▶ _Exercise details_
Answer these questions using the page excerpt on cross-examining witnesses:
1. In what year did the English judges establish the regulations for cross-examining Crown witnesses?
2. What offense was the indictment for?
3. What does the writer conclude must take place?
** Page excerpt follows **
By the regulations established for the cross-examination of Crown witnesses by the English judges in 1837, and which may be found in C. & P. 676, the witness could not be cross-examined as to any statement made on his preliminary examination until his deposition had been read. Then, if the statement did not appear in the deposition, he could be crossexamined about it, and if he denied making it, and it was material to the matter in issue, the prisoner could call witnesses to prove that such statement was made. Now, under sec. 700 of the Criminal Code, the witness can be cross-examined as to statements made by him at the preliminary enquiry, without producing his deposition, and it seems clear that the deposition was not to be taken as the sole evidence of the statements made at the preliminary enquiry.

In the case before us the prisoner's counsel, as I understand it, did not intend to contradict the witness by the writing, and it is not within the provisions of sec. 700 at all, but under the sec. following (701). The witness Edna W. Troop, having been cross-examined as to a previous statement relative to the subject matter of the case, and having denied that she made it, proof can be given that she did indeed make it, the particular occasion having been designated; and I am of the opinion that there is nothing to prevent such evidence being given by witnesses who were present and heard the statement made.

As regards the materiality of the evidence proposed to be contradicted, I have little doubt. The indictment was for an assault, and the statement proposed to be given in evidence, as I understand it, was one made by the witness as to what she and the accused said, at the time the assault was alleged to have been committed. This, I think, was material to the matter in issue, and part of the res gestæ, and could be contradicted under the statute.

I think the learned trial judge was wrong in refusing to receive the evidence, and there must be a new trial.
** End of Page excerpt **
** Data extracts follows **
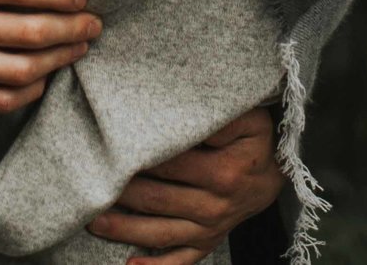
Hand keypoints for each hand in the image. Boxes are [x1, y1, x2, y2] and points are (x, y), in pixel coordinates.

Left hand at [88, 106, 283, 264]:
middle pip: (157, 199)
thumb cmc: (257, 142)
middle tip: (87, 184)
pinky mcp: (207, 243)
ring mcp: (209, 229)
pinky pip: (180, 260)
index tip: (110, 149)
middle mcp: (214, 206)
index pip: (170, 165)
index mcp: (223, 173)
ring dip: (124, 229)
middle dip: (120, 194)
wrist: (278, 175)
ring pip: (160, 232)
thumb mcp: (248, 120)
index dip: (139, 157)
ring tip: (92, 221)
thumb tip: (185, 116)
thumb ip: (218, 118)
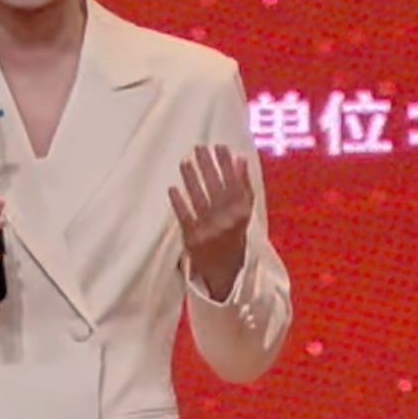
** End of Data extracts **
▶ _Your response_
1. 1837
2. An assault
3. A new trial